EXERCISE
Print every line of the entries below word for word, leaving the pictures out.

DATA SUPPLIED

>>>

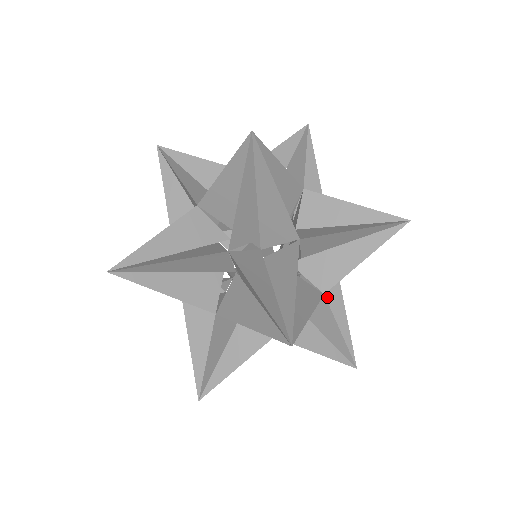
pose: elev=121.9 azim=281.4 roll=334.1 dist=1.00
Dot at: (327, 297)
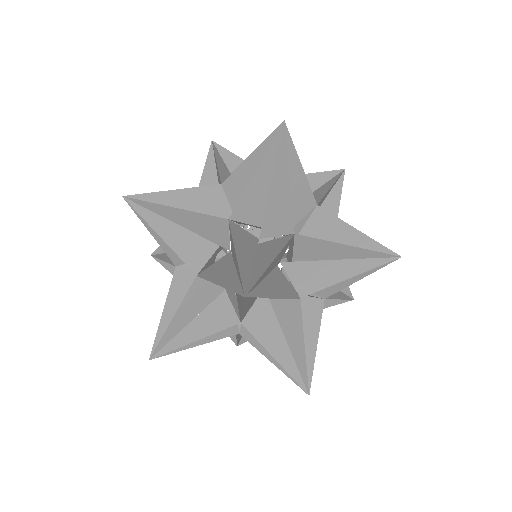
Dot at: occluded
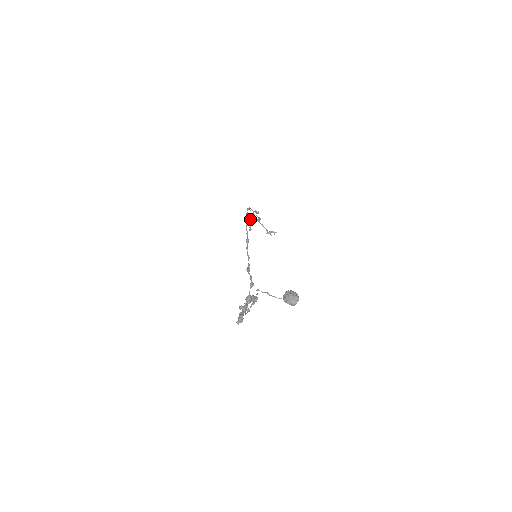
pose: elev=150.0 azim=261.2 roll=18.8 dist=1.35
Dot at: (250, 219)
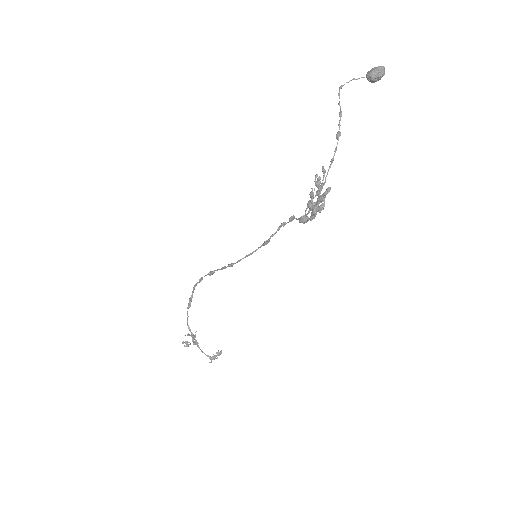
Dot at: (188, 335)
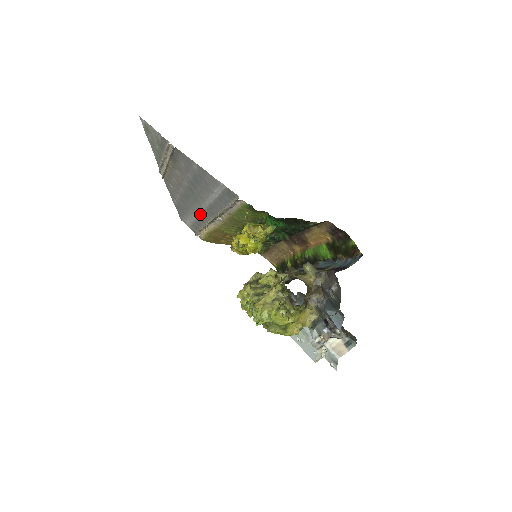
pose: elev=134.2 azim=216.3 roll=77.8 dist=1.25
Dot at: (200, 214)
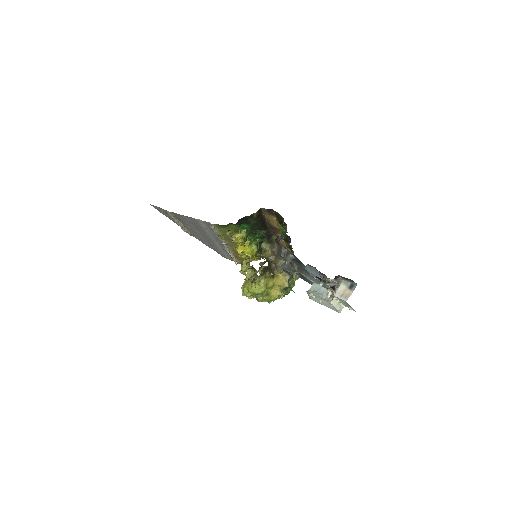
Dot at: (221, 247)
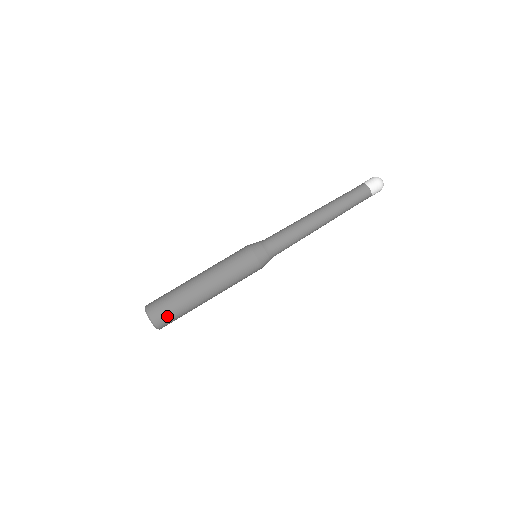
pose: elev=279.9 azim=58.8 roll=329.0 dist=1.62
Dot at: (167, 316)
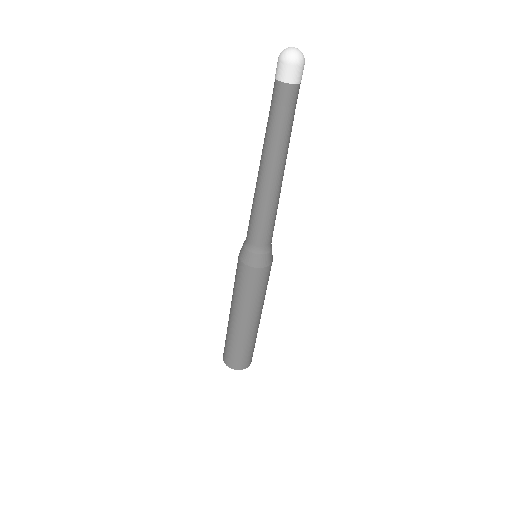
Dot at: occluded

<<<

RESPONSE
pose: elev=121.9 azim=281.4 roll=334.1 dist=1.00
Dot at: (327, 297)
Dot at: occluded
pose: elev=150.0 azim=261.2 roll=18.8 dist=1.35
Dot at: (250, 219)
Dot at: (188, 335)
pose: elev=134.2 azim=216.3 roll=77.8 dist=1.25
Dot at: (200, 214)
Dot at: (221, 247)
pose: elev=279.9 azim=58.8 roll=329.0 dist=1.62
Dot at: (167, 316)
Dot at: occluded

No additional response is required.